§ Problem to solve:
Below is a listing to copy exactly; no image goes into the copy.

Top of Materials provided

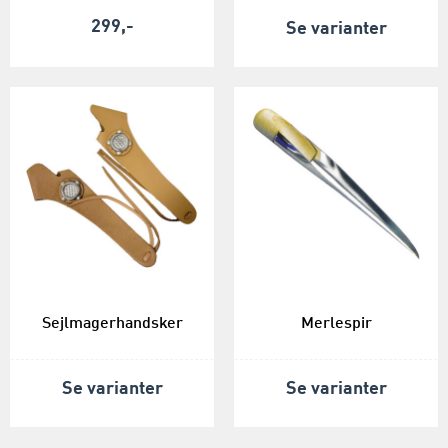
299,-
Se varianter
Sejlmagerhandsker
Merlespir
Se varianter
Se varianter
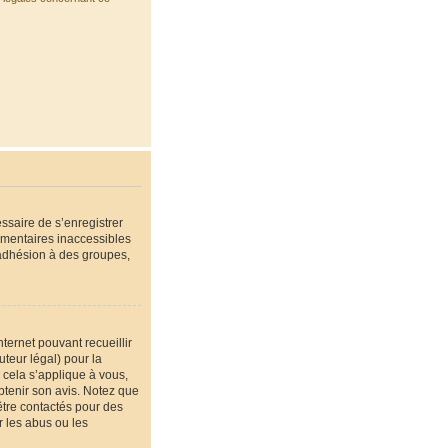
essaire de s’enregistrer
émentaires inaccessibles
’adhésion à des groupes,
nternet pouvant recueillir
teur légal) pour la
 cela s’applique à vous,
btenir son avis. Notez que
être contactés pour des
r les abus ou les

Bottom of Materials provided

§ Worked solution:
299,-
Se varianter
Sejlmagerhandsker
Merlespir
Se varianter
Se varianter
essaire de s’enregistrer
émentaires inaccessibles
’adhésion à des groupes,
nternet pouvant recueillir
teur légal) pour la
 cela s’applique à vous,
btenir son avis. Notez que
être contactés pour des
r les abus ou les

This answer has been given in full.